Two Pennsylvania Supreme Court cases dealing with the argument that the extent of a taking by a school district for future use was an abuse of discretion are relevant here. In Winger v. Aires, 371 Pa. 242, 89 A.2d 521 (1952), the Supreme Court held that the School
[ 124 Pa. Commw. Page 480]
Board of Ephrata had abused its discretion in condemning the 55 acre Winger Farm in 1950 when a school census showed a need for an additional 3 school rooms for the 1952-53 term and 3 more for the 1953-54 term. Evidence was produced which showed this amount to be far in excess of what was, at that time, needed or recommended for the increase in students. In Pittsburgh School Condemnation Case, the Supreme Court held that the objectors to a condemnation of land for future use had failed to meet their burden of proving abuse of discretion because they failed to come forward with any evidence on that factual issue.

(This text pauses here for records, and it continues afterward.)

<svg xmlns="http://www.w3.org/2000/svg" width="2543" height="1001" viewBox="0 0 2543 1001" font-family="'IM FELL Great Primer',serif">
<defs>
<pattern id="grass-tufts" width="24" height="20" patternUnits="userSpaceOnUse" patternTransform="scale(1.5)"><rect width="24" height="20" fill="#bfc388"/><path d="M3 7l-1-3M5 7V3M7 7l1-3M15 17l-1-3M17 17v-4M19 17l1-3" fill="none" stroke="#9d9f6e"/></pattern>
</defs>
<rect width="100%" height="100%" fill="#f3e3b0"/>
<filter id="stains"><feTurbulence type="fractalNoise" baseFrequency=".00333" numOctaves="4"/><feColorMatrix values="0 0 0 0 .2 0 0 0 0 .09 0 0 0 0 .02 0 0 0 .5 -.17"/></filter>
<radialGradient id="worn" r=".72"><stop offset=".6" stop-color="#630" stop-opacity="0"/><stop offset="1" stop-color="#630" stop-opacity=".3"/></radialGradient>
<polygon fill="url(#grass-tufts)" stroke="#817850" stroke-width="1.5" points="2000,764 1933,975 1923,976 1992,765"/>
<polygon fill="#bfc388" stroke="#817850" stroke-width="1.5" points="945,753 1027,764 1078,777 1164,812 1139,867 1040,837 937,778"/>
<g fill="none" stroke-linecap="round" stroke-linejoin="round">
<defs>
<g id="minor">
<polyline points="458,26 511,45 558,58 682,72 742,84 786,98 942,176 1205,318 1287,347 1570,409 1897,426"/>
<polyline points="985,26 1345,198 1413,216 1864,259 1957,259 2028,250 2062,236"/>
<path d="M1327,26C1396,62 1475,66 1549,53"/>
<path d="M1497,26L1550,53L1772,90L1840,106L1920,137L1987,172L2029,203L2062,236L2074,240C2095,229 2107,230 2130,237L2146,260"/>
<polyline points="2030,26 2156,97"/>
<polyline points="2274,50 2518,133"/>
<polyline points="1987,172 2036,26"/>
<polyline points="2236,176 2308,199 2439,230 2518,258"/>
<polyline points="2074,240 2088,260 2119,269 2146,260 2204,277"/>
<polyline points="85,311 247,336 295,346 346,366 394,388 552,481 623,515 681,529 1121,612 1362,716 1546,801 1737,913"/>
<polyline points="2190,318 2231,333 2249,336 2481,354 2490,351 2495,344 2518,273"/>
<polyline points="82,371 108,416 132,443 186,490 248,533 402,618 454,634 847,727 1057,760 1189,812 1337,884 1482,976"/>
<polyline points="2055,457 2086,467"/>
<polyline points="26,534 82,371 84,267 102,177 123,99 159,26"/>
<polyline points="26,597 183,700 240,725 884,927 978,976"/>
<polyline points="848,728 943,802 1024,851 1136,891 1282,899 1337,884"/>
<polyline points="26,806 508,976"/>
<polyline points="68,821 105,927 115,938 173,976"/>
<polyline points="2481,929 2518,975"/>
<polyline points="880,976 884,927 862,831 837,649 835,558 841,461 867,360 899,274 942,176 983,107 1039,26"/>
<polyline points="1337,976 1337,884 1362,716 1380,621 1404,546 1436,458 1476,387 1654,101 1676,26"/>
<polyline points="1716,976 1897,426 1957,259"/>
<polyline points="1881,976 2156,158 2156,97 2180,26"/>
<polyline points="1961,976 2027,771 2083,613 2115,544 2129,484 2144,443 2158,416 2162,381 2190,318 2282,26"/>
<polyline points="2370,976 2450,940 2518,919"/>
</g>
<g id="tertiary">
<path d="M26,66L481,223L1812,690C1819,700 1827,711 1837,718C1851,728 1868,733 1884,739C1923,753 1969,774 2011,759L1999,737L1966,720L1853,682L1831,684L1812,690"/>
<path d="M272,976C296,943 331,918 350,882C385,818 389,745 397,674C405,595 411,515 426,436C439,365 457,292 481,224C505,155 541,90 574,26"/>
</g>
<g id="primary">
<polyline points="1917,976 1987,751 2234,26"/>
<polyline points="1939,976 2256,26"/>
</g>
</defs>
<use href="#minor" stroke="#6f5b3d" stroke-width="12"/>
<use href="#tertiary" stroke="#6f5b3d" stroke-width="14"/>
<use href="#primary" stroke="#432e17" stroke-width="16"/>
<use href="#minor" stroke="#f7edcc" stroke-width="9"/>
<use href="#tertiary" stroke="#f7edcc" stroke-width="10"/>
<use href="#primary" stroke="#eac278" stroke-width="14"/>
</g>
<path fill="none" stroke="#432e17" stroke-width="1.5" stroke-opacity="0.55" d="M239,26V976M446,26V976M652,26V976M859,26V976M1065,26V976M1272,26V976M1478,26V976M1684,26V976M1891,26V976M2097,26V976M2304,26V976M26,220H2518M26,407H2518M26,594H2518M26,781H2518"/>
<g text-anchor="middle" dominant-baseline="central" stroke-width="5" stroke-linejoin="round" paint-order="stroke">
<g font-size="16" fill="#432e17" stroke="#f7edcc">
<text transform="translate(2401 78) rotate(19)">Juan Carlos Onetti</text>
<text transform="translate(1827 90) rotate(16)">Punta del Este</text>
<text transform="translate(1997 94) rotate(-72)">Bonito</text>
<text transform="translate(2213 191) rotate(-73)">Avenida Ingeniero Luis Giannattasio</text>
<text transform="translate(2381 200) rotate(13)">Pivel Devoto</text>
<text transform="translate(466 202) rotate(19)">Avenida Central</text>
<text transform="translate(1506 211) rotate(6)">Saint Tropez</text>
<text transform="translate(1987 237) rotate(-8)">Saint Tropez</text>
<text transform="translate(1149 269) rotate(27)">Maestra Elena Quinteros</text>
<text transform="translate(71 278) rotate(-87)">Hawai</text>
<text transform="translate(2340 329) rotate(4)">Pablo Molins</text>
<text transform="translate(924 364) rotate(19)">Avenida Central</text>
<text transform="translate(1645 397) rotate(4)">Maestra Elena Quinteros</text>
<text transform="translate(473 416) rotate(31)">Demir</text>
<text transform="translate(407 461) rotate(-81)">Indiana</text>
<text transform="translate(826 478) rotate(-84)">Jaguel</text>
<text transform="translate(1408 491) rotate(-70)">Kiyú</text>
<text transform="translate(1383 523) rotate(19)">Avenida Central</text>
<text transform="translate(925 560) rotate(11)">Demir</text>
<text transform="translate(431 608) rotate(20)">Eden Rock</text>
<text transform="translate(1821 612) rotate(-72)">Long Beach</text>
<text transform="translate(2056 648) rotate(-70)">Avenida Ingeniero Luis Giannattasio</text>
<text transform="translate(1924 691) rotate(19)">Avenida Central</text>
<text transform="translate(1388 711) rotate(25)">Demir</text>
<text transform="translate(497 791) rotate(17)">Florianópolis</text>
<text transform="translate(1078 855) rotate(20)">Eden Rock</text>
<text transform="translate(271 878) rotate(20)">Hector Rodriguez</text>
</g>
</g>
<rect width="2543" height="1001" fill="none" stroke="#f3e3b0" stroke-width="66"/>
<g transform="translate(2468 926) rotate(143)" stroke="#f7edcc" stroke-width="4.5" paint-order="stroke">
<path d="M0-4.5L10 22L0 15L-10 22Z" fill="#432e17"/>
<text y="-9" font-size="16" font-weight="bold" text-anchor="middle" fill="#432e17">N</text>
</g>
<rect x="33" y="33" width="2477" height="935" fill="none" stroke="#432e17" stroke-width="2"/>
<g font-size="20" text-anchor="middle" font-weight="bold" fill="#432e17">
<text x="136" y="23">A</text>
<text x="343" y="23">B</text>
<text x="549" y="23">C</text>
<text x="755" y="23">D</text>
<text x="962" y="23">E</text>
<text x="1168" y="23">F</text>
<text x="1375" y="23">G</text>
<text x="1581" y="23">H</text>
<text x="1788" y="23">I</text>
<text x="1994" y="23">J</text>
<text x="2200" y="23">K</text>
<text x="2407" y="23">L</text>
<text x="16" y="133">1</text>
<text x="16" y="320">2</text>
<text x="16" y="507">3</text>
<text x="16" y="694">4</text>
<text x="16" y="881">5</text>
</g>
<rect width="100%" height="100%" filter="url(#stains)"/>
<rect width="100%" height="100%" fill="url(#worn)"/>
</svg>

In the instant case, we have evidence on the issue of whether there existed a necessity for future use of the land condemned within a reasonable time. The trial court resolved this factual evidence in favor of Naaman King in determining that the Board abused its discretion in condemning Naaman King's entire 102 acre farm. In reviewing the record in this case to determine if the trial court abused its discretion in concluding that the school district did not have a necessity for the condemned land within a reasonable time, we are guided by the words of the Pennsylvania Supreme Court: "'The exercise of the right of eminent domain, whether directly by the state or its authorized grantee, is necessarily in derogation of private right, and the rule in that case is, that the authority is to be strictly construed.'" Winger at 247, 89 A.2d at 521, 523 (quoting Lance's Appeal, 55 Pa. 16, 25 (1867)).
We have no doubt that the Board relied in good faith on McAdams' enrollment projections. Nor do we doubt that McAdams' projections were based on the best available information. However, as McAdams' own testimony demonstrates, the enrollment projections are based on assumptions and possibilities. Even McAdams expressed doubt as to his projections after the year 1992. The
[ 124 Pa. Commw. Page 481]
enrollment projections are based in a large part on an assumption that 1.06 children will be living in each house that might be built in the pending and approved subdivisions in Parkesburg Borough.
Clearly a school district must engage in long range projections, as were done here, to prepare for future needs. The purchase of land for such projected needs to avoid higher costs in the future and to be sure there is sufficient land is proper and commendable. The necessity for purposes of supporting a condemnation, though, requires more to support it than enrollment projections based on possible housing development. Condemnation of an entire working farm for school buildings projected to be needed over the next 5 to 12 years, where the probable need is based on assumptions and possibilities that have been challenged by contrary evidence, is beyond the eminent domain power vested in the Board by the Public School Code and constitutes an abuse of discretion.
Accordingly, we affirm.
And Now, March 29, 1989, the order of the Court of Common Pleas of Chester County in the above-captioned case is affirmed.